In the Arena, you will find NPCs that offer services, such as repairing damaged weapons and armor. These NPCs reside in each of the various cities. All of the available services and the places where they are offered available are listed here.
There is one bartender in each inn. His main service is renting rooms, which come in five sizes, from a flea- and tick-ridden single (10 gold per night, negotiable) to the posh and restful Emperor's Suite (75 gold per night, negotiable). Once you rent a room, you must press the camp button to rest for the desired number of hours. The bartender can also sell you various potent potables for you to refresh yourself; be careful when overindulging, though, because just like in real life you risk poisoning yourself.
If you are looking for a way to earn some gold, talk to a bartender and you may be offered escort and delivery quests. Also, if you are on the track of an artifact, a bartender will be able to point you in the right direction.
Bartenders offer various drinks. Options include:
- Djinn 'n Tonic
- Red wine
- White wine
The more you drink without exiting the Bartender's dialogue, the more likely you are to get drunk. If you become drunk, your STR, WIL, END, and LUC stats will be increased, but INT, AGI, SPD, and PER will be reduced. There are stages of being drunk and the first stage could take quite a few drinks. If you have reached your limit, but continue to drink without exiting the dialogue, each drink will add a new stage. While your increasing stats will eventually reach their max values, the decreasing stats will continue to drop down to zero and you will eventually die. A good night's rest (or time spent in fast-travel) will remove the effect and your stats will return to normal.

--------

WHAT YOU NEED TO DO »
1) In the passage on Arena bartenders, what is the nightly price of the Emperor's Suite?
2) Reproduce the passage on Arena bartenders between "If you are looking" and "the right direction.", inclusive.
The listing that follows has no connection to the passage on Arena bartenders.

--------

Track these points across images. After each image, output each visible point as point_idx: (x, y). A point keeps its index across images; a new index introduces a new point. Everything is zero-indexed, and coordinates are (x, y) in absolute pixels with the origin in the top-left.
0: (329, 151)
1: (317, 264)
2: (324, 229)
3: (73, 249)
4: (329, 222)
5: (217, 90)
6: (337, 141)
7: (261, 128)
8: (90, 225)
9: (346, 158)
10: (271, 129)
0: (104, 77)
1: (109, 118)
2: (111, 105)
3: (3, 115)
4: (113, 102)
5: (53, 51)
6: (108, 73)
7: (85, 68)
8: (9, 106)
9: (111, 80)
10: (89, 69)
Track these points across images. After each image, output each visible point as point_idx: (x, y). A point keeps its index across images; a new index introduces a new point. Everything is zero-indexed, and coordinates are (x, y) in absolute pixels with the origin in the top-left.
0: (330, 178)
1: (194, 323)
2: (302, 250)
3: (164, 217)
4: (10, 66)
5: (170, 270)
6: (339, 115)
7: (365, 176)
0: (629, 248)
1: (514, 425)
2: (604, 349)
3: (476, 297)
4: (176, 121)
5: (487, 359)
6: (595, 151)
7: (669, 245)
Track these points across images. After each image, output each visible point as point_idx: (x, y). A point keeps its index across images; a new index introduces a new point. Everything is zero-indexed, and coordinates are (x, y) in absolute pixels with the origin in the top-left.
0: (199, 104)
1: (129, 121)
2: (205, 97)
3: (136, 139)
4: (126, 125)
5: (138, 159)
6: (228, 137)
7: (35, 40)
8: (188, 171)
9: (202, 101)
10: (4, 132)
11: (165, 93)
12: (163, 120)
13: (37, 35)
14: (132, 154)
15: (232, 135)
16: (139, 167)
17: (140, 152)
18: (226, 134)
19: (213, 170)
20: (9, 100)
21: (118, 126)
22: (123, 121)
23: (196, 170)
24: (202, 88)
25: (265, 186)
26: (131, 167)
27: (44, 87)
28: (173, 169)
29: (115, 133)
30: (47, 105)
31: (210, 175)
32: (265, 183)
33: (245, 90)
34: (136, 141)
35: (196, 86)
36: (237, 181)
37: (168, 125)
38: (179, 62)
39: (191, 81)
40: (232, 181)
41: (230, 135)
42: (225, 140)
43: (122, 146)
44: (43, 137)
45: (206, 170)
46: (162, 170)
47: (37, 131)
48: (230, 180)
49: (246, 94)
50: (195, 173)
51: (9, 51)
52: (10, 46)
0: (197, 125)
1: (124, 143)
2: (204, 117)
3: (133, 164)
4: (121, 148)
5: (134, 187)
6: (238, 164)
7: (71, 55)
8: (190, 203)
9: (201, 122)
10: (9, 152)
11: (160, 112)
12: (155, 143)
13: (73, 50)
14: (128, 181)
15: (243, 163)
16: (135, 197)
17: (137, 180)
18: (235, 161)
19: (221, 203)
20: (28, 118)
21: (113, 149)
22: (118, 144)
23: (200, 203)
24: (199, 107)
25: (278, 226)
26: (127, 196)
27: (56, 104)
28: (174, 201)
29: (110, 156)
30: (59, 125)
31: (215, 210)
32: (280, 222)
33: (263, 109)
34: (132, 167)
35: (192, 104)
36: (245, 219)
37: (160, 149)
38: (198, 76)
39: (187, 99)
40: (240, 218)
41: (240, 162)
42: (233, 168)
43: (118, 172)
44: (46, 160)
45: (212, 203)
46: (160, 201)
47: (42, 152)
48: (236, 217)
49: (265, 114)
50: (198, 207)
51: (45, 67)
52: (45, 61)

--------

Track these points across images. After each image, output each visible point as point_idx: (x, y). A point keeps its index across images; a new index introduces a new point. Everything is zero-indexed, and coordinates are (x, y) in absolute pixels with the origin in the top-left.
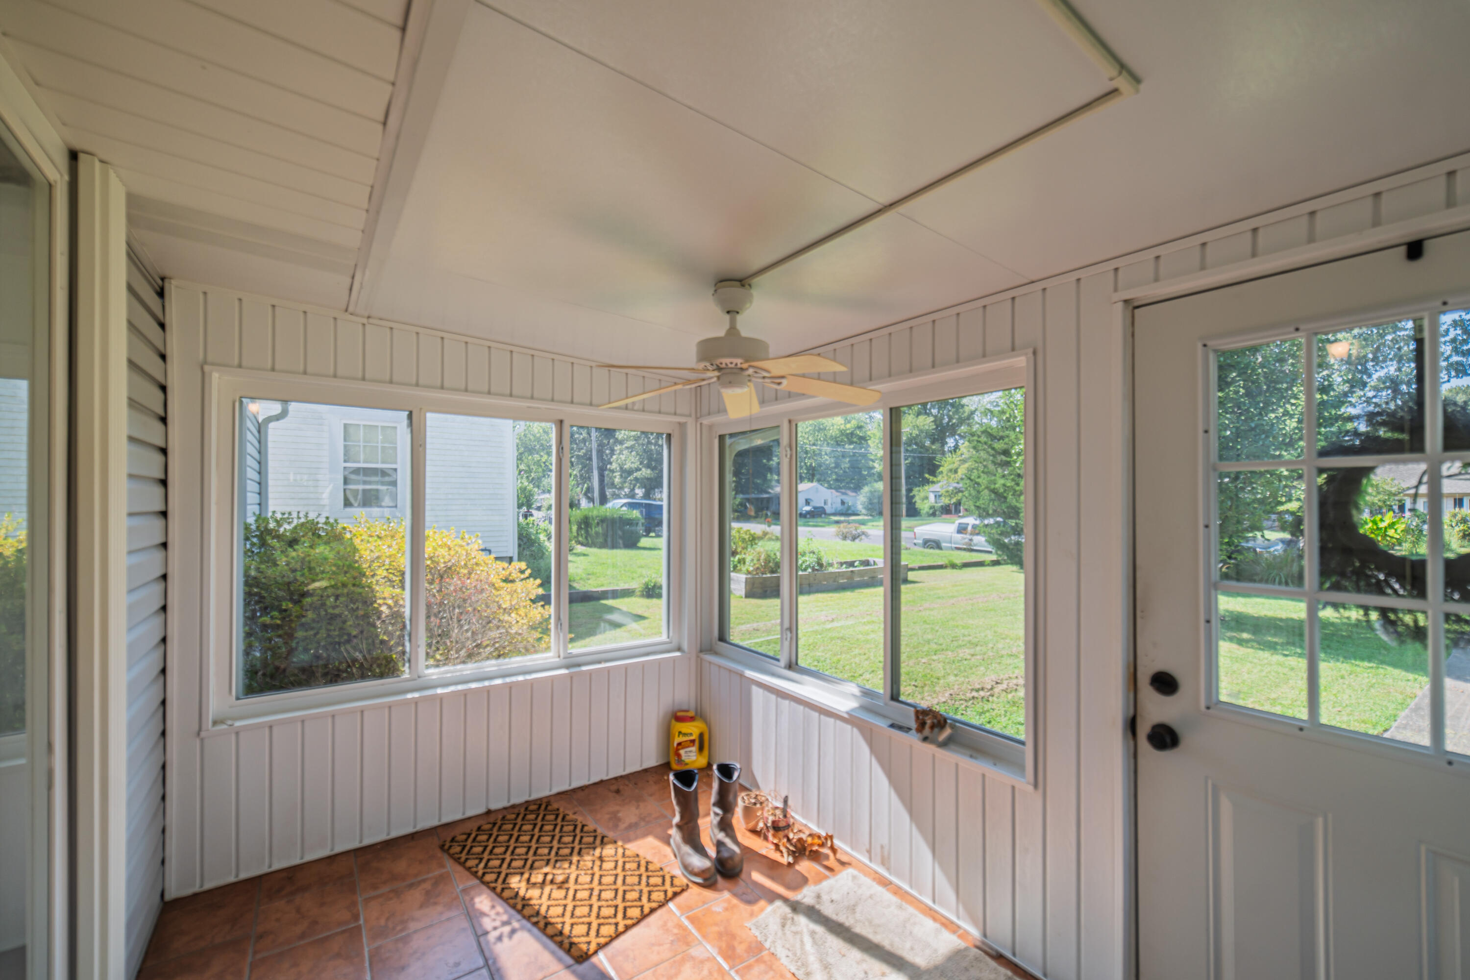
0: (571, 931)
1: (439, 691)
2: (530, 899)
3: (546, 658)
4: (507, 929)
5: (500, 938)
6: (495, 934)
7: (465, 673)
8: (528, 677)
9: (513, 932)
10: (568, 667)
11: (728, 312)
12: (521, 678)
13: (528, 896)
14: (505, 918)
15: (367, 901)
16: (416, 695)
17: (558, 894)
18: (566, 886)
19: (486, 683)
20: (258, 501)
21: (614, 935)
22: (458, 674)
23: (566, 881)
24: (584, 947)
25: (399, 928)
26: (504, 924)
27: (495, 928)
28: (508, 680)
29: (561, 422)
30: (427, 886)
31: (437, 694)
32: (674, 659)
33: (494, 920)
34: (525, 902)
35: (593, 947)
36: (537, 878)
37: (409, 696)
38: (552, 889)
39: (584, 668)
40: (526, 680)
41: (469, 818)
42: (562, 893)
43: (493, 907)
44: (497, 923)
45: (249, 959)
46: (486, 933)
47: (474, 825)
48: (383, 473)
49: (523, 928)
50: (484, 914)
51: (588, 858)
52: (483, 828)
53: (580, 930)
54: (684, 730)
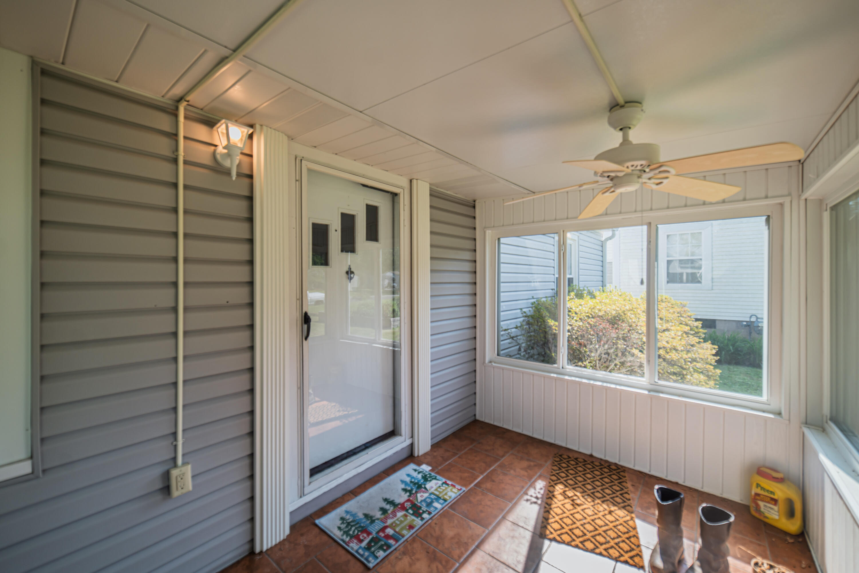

--------

SOLVED PROBLEMS »
1) 75 gold per night, negotiable.

2)
If you are looking for a way to earn some gold, talk to a bartender and you may be offered escort and delivery quests. Also, if you are on the track of an artifact, a bartender will be able to point you in the right direction.